What needs to be done:
Which lines of the records contain "class"? Collect every one of them.

[[ Data excerpts, beginning ]]

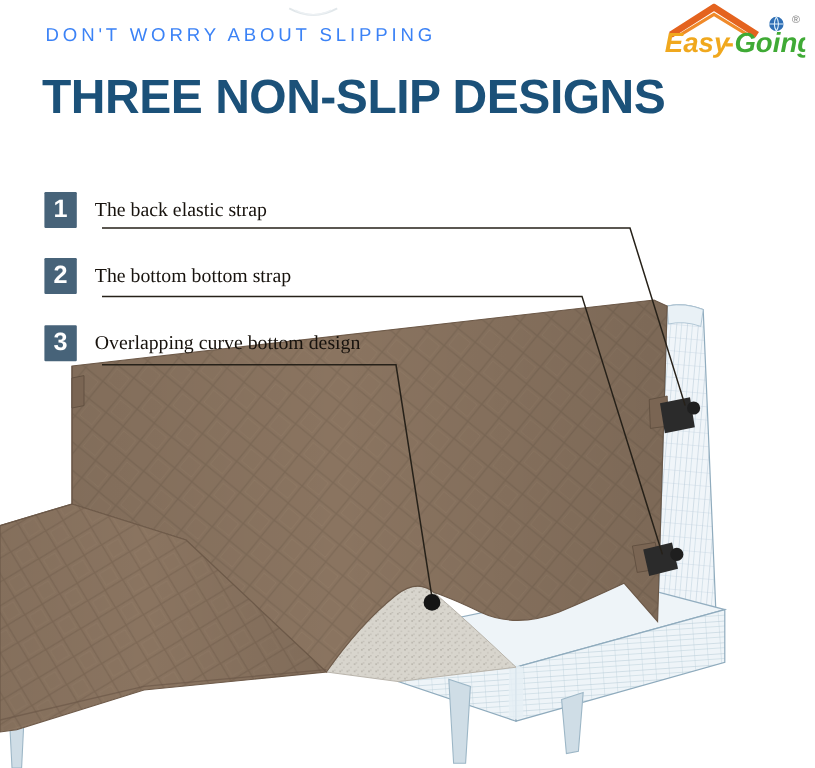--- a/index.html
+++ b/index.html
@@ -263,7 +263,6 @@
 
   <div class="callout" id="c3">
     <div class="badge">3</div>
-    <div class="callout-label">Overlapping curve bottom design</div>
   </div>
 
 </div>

[[ Data excerpts, end ]]

Solution to this problem:
   <div class="callout" id="c3">
     <div class="badge">3</div>
-    <div class="callout-label">Overlapping curve bottom design</div>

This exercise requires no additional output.